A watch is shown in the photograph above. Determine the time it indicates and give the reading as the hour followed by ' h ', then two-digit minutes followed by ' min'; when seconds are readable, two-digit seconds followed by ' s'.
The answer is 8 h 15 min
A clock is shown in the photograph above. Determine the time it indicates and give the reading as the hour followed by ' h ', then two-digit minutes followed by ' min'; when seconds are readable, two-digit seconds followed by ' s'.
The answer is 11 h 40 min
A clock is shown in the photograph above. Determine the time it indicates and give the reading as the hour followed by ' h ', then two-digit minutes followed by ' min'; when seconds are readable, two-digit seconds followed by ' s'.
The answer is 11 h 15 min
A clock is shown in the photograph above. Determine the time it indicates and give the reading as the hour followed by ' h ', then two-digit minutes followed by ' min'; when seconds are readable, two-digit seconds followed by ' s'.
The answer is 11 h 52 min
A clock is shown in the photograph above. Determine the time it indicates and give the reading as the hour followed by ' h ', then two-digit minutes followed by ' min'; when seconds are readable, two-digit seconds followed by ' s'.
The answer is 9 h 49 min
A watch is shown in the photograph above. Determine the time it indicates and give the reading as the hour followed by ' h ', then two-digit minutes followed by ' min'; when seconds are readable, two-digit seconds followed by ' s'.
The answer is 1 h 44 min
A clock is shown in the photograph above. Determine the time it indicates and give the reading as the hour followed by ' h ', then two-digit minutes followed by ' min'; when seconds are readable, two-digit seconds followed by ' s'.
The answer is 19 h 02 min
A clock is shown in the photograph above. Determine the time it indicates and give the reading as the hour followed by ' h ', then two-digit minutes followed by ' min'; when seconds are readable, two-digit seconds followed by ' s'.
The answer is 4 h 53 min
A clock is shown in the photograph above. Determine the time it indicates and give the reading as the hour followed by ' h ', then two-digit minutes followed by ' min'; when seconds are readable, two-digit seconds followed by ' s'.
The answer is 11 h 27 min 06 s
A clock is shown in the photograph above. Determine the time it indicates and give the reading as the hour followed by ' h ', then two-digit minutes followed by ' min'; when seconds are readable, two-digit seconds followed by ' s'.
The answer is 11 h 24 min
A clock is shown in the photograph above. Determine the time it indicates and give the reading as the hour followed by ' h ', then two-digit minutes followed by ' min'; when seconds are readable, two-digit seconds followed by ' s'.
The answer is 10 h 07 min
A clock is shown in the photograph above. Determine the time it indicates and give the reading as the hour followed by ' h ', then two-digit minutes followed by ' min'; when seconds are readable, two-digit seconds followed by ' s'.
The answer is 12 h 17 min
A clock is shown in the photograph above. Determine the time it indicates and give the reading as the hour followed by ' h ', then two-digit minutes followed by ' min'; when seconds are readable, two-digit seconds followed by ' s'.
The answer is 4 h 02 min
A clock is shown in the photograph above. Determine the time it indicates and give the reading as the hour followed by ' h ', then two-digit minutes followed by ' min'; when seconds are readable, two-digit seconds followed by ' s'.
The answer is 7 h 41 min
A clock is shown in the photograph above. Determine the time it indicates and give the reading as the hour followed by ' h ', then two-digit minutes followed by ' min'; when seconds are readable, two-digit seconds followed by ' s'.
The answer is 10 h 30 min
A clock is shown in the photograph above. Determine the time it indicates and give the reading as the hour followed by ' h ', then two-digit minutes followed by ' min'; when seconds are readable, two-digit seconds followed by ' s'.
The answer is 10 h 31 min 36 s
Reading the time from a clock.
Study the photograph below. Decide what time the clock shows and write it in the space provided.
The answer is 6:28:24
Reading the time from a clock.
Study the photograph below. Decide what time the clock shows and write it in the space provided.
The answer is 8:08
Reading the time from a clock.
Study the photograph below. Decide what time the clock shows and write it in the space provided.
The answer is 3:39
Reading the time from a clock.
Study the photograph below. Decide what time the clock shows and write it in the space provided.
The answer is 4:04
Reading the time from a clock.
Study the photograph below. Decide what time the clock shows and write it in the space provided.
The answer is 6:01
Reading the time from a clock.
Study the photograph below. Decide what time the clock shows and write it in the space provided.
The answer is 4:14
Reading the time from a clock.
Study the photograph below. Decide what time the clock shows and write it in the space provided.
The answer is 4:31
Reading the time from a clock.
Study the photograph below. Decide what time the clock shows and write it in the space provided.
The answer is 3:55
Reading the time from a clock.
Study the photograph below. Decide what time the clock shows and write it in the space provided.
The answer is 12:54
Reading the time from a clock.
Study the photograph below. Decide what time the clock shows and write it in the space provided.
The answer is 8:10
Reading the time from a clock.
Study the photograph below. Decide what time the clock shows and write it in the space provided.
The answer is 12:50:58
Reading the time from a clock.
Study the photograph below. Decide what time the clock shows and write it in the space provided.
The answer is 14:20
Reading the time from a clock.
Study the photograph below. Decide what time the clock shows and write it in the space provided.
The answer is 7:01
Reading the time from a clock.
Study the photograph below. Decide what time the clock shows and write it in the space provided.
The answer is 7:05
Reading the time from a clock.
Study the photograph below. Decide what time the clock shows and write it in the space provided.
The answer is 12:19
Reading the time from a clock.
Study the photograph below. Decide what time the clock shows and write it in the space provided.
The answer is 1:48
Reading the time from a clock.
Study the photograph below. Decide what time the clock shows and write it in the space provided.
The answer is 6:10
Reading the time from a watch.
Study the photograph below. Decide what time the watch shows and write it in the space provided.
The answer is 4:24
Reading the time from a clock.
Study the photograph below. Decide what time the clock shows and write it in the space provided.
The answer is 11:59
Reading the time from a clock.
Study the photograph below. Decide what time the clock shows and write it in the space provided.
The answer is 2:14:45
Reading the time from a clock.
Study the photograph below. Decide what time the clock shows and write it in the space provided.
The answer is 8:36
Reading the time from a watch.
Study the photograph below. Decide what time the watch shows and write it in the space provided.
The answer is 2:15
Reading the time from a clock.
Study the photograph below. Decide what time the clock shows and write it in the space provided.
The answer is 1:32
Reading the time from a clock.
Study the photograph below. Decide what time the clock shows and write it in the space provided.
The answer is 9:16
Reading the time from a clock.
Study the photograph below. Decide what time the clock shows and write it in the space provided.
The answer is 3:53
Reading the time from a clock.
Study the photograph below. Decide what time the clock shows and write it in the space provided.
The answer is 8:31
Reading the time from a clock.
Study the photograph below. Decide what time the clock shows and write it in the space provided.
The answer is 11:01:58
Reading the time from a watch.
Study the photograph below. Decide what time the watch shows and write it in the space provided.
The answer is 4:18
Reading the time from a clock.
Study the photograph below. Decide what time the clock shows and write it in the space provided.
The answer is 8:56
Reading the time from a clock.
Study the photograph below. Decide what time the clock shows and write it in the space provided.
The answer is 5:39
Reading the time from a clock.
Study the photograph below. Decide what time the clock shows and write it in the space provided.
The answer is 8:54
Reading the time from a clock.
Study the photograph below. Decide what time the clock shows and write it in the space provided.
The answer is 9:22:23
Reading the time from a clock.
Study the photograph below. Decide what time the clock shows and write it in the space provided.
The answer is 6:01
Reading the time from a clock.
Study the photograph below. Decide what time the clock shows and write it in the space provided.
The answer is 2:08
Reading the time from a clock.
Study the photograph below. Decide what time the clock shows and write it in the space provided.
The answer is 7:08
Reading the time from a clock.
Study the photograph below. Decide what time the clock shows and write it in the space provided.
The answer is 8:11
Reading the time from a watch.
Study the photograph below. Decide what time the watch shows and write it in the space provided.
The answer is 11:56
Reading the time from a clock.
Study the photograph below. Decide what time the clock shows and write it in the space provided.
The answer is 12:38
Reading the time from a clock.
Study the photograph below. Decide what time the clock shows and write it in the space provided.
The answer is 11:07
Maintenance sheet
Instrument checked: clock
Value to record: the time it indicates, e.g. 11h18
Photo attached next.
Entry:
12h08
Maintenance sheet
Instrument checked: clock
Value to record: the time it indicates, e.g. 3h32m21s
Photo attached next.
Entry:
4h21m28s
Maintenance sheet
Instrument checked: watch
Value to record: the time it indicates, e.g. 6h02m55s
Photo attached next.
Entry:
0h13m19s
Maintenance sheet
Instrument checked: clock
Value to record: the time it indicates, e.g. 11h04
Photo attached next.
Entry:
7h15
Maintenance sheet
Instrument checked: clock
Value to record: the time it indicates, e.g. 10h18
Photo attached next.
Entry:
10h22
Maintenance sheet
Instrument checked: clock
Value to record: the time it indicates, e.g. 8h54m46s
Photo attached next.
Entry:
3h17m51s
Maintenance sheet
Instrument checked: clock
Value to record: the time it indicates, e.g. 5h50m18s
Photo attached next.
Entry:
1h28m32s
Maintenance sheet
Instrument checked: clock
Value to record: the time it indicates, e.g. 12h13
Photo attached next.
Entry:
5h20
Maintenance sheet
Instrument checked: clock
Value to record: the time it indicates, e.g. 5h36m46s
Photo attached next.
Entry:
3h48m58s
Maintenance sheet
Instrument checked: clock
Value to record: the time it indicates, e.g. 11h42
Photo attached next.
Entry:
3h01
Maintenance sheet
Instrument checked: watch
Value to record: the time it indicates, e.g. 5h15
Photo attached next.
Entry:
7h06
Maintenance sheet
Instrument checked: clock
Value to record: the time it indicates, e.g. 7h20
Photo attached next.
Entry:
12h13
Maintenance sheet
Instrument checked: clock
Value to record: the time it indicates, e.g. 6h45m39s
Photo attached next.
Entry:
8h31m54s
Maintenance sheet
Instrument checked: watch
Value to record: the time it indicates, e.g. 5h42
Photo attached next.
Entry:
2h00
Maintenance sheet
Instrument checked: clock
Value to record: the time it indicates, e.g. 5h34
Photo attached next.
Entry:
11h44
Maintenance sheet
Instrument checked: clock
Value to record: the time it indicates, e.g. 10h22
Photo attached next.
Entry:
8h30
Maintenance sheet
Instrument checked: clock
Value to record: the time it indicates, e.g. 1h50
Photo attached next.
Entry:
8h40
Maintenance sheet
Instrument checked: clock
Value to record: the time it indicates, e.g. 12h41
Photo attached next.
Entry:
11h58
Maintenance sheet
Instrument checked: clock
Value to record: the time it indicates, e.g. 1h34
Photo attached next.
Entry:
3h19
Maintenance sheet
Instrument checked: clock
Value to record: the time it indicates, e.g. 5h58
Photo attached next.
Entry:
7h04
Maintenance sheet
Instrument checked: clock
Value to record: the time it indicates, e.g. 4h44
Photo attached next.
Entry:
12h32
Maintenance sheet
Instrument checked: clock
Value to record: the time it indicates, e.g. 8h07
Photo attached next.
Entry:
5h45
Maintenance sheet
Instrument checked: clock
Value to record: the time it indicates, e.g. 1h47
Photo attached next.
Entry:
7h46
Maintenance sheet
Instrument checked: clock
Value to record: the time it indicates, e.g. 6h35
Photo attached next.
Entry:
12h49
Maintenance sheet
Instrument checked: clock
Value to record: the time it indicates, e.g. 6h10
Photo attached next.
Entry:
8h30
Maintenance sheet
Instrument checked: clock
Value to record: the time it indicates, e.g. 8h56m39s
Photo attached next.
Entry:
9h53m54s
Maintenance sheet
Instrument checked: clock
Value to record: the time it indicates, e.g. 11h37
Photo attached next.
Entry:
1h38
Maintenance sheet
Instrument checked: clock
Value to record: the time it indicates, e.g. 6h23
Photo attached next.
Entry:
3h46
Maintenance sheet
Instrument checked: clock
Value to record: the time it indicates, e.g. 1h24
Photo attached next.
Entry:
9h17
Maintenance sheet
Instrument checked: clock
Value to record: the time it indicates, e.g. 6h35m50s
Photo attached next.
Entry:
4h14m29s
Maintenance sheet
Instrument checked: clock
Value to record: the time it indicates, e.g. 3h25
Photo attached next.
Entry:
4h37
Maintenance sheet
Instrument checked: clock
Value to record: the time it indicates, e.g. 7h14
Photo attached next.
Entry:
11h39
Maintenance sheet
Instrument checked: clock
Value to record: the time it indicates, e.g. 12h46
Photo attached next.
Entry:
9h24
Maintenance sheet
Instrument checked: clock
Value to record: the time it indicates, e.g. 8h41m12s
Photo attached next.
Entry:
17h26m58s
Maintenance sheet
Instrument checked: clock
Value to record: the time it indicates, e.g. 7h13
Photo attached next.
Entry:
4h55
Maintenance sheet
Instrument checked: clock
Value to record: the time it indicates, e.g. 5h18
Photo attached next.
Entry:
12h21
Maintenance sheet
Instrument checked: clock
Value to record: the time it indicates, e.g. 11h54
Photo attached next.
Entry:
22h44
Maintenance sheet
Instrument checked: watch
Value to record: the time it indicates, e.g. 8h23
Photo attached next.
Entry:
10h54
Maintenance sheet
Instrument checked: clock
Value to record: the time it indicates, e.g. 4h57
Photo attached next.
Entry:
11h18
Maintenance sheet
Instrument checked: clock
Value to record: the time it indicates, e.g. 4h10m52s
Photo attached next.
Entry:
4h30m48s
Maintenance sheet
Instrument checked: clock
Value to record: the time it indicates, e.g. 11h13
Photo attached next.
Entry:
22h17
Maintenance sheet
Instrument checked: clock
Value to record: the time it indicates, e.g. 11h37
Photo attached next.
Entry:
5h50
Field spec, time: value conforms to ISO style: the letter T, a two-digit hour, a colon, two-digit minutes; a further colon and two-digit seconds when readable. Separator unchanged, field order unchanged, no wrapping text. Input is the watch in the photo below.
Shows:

--- THE TASK ---
Repeat the records from the start through the line containing "The answer is 8 h 15 min", with "watch" replaced by "timepiece" and nothing else changed.

--- TASK RESULT ---
A timepiece is shown in the photograph above. Determine the time it indicates and give the reading as the hour followed by ' h ', then two-digit minutes followed by ' min'; when seconds are readable, two-digit seconds followed by ' s'.
The answer is 8 h 15 min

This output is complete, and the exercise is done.